* Text segment *
*** Begin section ***

Sunday, March 18, 2012

argument--timing of gene expression


The Argument—Shenk states that the functions of each cell that lead to a person’s trait is determined by “which genes do get switched on, and when and how often, and in what order” (32). Describe certain processes in which genes may be switched on or off in animals. Also, how does this relate to the early flaw in Hart and Risley’s experiment with the timing of the intellectual tests in small children in different types of environments growing up (45)? How does the timing of the genes being switched on and off affect gene expression, and ultimately traits? Relate this back to Shenk’s GxE theory. How may we alter our traits by effectively timing environment stimuli to our genes? Relate this back to the Hart and Risley experiment.
(Christina Li, christinali208@gmail.com)

2 comments:

  1. A change in gene expression is directly related to the transcription of a gene and how often a gene is transcribed. When DNA is in heterochromatin form it is unlikely for genes to be expressed since transcription factors are unable to access the DNA strands and form pre-mRNA. However, acetylation can occur in which a COCH3 group is added to the amino acids of histone proteins. DNA is wrapped twice around histone proteins making it unlikely for the genes on this DNA to be transcribed, but the acetylation loosens the DNA around the histones so transcription factors can attach to the promoter TATA box. The opposite effect can occur with methylation in which the DNA more tightly grips the histones so transcription is reduced. If transcription is reduced, less mRNA is produced, so the ribosomes have less to translate into proteins, and there is less gene expression. In addiction control elements determine whether genes will be expressed or not by binding to transcription factors that make the DNA strand bend and fold to facilitate the attachment of RNA polymerase.

*** End section ***

* Requirement 1 *
In the gene expression post, what group does acetylation add to the amino acids of histone proteins?
* Requirement 2 *
Return the portion of the gene expression post starting with "Sunday, March 18, 2012" and going on through "(Christina Li, christinali208@gmail.com)", copied word for word.

* Stored entries *
*** Begin section ***

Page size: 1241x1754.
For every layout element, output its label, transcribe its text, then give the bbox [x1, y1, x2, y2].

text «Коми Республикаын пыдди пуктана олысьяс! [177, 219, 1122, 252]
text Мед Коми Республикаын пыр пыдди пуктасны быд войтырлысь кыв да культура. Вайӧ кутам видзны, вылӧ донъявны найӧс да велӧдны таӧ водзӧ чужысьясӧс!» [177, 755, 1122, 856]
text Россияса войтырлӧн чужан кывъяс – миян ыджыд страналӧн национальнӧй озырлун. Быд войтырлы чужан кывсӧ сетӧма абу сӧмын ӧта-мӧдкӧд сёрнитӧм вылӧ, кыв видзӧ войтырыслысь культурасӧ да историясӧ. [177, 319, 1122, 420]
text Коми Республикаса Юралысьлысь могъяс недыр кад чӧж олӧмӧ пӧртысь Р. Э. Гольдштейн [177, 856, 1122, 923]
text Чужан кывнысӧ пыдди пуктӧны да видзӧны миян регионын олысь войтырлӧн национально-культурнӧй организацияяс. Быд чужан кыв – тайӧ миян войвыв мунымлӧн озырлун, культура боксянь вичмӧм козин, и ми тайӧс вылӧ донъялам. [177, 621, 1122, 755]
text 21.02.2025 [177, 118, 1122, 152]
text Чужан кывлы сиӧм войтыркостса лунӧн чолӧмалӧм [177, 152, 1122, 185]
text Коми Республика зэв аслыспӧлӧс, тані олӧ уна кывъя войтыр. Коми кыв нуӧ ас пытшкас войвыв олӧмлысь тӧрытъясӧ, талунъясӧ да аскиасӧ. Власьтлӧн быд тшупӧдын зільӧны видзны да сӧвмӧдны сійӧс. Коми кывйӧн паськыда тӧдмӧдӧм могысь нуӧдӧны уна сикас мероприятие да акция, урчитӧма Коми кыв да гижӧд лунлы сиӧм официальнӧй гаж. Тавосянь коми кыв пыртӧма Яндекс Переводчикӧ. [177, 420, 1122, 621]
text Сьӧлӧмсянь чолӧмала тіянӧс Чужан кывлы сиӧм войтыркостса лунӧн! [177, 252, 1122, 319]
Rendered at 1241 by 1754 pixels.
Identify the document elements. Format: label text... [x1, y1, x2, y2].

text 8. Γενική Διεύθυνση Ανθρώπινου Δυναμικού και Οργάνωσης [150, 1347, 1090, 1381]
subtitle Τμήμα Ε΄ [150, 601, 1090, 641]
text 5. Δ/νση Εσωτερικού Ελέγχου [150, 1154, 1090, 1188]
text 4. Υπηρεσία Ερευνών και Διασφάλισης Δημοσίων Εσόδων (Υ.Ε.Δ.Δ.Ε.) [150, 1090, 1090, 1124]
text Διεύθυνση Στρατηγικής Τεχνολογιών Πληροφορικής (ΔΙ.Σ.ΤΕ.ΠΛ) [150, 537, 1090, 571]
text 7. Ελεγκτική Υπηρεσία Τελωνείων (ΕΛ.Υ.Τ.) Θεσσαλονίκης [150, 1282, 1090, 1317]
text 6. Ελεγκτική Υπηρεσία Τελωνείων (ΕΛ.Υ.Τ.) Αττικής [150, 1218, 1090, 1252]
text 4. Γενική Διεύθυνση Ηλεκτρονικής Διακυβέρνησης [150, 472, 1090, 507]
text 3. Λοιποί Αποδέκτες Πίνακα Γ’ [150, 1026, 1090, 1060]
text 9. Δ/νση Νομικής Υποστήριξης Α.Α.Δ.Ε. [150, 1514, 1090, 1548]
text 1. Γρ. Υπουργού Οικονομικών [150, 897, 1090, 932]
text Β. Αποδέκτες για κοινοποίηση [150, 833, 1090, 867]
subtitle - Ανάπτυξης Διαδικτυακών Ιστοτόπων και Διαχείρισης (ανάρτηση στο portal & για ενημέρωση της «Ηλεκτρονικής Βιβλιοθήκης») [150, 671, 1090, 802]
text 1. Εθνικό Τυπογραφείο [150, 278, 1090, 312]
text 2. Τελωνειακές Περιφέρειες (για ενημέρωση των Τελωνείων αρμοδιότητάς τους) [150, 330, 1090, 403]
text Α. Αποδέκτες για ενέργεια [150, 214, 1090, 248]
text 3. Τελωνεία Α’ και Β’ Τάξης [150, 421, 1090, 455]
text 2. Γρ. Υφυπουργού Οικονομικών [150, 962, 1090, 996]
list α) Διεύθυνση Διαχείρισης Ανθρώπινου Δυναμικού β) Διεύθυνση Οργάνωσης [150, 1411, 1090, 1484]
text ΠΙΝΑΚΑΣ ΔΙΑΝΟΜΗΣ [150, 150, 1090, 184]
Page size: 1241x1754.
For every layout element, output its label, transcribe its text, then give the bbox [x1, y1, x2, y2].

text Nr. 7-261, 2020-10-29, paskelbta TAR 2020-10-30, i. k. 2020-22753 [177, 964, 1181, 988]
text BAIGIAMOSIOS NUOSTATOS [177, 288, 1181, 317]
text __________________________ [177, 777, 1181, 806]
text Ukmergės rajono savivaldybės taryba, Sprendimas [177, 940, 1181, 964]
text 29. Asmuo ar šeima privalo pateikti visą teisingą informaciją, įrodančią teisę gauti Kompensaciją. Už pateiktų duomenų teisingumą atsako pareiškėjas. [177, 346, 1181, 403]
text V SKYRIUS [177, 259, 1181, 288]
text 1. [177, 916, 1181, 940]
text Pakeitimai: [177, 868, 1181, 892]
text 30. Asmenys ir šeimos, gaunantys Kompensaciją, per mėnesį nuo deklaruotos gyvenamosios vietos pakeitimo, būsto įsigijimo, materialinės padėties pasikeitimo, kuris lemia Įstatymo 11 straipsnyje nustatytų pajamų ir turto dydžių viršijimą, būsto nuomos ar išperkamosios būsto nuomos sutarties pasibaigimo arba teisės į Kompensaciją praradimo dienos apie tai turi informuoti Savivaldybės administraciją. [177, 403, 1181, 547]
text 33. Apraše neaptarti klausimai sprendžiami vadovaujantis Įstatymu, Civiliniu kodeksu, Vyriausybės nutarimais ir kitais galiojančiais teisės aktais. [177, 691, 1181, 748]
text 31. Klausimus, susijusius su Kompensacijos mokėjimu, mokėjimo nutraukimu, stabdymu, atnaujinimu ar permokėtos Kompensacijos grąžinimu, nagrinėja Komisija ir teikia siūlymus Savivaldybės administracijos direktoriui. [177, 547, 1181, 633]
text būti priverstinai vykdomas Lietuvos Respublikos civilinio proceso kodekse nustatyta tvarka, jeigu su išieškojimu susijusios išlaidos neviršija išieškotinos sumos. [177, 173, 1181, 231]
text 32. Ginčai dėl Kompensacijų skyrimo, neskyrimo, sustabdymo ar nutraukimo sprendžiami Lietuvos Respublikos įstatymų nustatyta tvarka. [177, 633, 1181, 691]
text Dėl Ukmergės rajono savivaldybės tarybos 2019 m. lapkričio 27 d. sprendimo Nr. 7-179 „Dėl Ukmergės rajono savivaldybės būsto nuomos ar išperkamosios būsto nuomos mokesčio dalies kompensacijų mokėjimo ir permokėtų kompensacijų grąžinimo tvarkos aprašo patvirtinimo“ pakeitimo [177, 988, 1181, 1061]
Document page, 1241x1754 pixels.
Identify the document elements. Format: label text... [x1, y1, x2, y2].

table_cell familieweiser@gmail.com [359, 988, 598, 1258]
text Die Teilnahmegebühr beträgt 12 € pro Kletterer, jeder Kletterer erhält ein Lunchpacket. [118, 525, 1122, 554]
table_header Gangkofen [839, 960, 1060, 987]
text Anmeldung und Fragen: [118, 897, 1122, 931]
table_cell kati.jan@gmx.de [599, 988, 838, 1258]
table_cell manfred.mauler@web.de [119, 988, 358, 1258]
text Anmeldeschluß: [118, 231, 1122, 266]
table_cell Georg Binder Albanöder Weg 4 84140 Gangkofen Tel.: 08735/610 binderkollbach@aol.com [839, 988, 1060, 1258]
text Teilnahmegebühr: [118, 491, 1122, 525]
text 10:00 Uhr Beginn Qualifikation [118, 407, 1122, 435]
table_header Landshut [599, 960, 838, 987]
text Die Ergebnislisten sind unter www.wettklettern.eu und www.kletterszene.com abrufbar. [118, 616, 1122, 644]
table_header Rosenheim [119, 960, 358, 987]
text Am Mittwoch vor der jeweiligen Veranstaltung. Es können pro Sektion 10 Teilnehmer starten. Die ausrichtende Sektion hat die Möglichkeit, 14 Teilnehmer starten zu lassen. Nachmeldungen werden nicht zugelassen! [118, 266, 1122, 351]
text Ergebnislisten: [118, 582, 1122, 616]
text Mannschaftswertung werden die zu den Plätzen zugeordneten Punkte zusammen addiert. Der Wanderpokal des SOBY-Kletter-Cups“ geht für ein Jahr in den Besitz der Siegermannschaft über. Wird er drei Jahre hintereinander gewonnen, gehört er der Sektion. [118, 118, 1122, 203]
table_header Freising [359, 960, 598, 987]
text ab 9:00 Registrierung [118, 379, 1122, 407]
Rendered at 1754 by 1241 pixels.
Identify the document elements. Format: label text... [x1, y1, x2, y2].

*** End section ***

* Expected output 1 *
A COCH3 group.

* Expected output 2 *
Sunday, March 18, 2012

argument--timing of gene expression


The Argument—Shenk states that the functions of each cell that lead to a person’s trait is determined by “which genes do get switched on, and when and how often, and in what order” (32). Describe certain processes in which genes may be switched on or off in animals. Also, how does this relate to the early flaw in Hart and Risley’s experiment with the timing of the intellectual tests in small children in different types of environments growing up (45)? How does the timing of the genes being switched on and off affect gene expression, and ultimately traits? Relate this back to Shenk’s GxE theory. How may we alter our traits by effectively timing environment stimuli to our genes? Relate this back to the Hart and Risley experiment.
(Christina Li, christinali208@gmail.com)